Australian Government report: Rebuilding Employment Services
A parliamentary inquiry into the employment services system which commenced on 2 August 2022 has released its final report today, recommending major reform:
“The significant and numerous issues identified in this inquiry simply cannot be addressed by mere tweaks to policies and programs. They demand wholesale, large-scale reform in the coming months and years to fundamentally rebuild the Australian system.”
Social enterprise has been called out as one part of the solution:
“Successful reform will require genuine partnerships between government, employers, service partners and communities, informed by the lived experience of unemployed people and service users. That does not necessarily mean consensus and not everything can or should be co-designed. Government needs to lead and take bold decisions and set parameters and culture for reform within which co-design, experiments and trials can occur. To be clear, the Committee’s firm view is that rebuilding a public sector core to the system is a question of how, not if. Not everything should be subject to trials—major decisions need to be made with government leadership.

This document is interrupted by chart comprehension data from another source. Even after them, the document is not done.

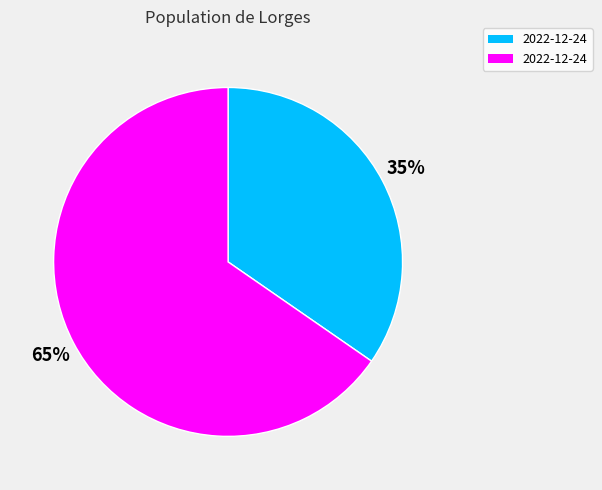

To the nearest percent, what is the average slice percentage?

50%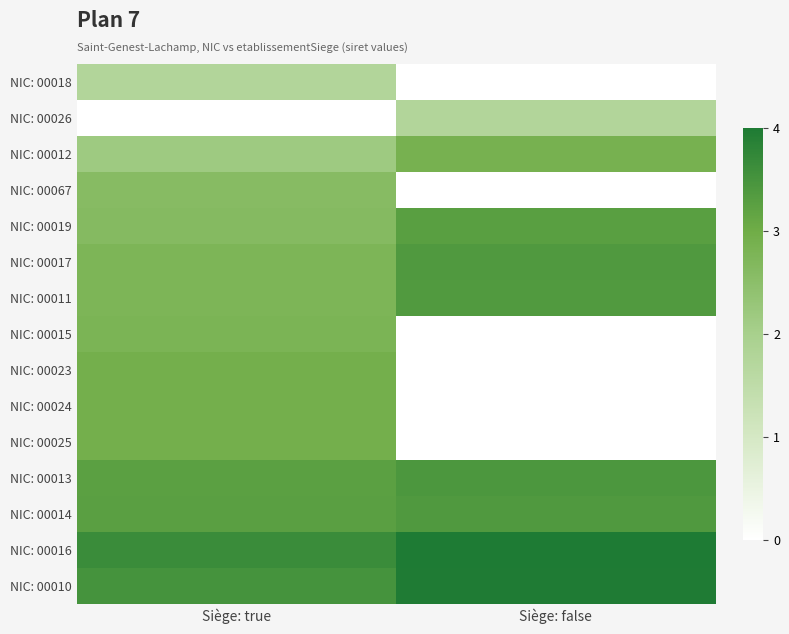

What is the spread (max minus min) of values at Siège: true?

1.9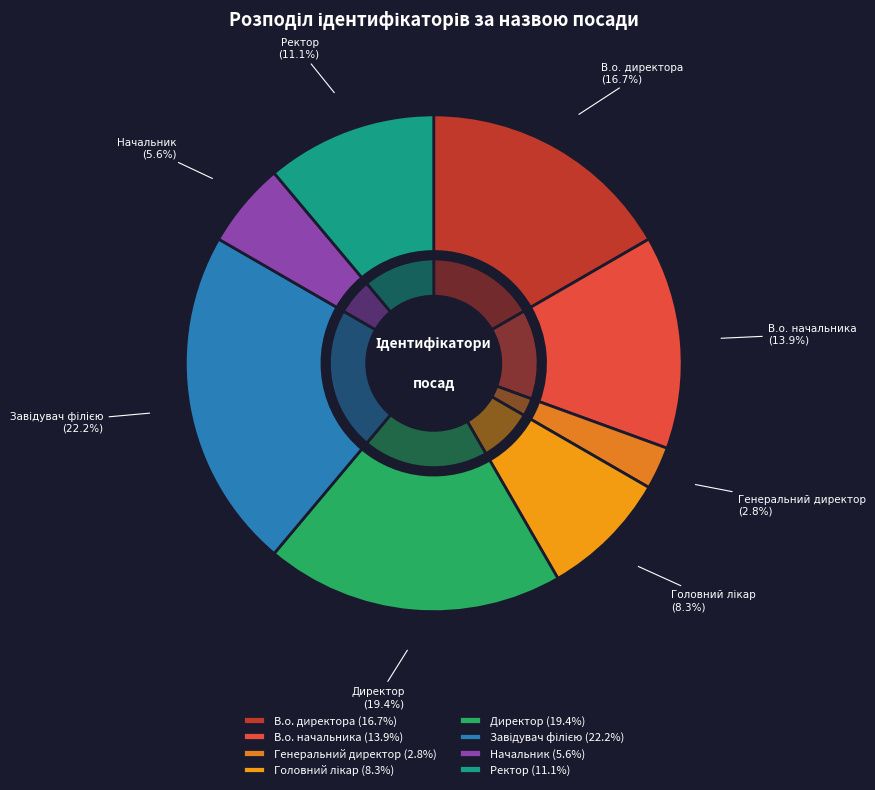

Is the sum of В.о. директора and Начальник greater than half?

No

Significant funding can be repurposed, and efficiencies gained, achieving better value for money from current investment. However, government should not be scared to make targeted investments to get long-term unemployed people back into work. Australia spends more than the OECD average on the operating core of the system, but only half the OECD average overall as we underinvest in things like paid work experience, effective wage subsidies, active labour market programs and social enterprises.”
We look forward to seeing how the reforms unfold and bringing the incredible work that Work Integrated Social Enterprises (WISEs) do to the fore, to train, support and employ people who would otherwise be locked out of the labour market in a way that builds their confidence, connections and skills.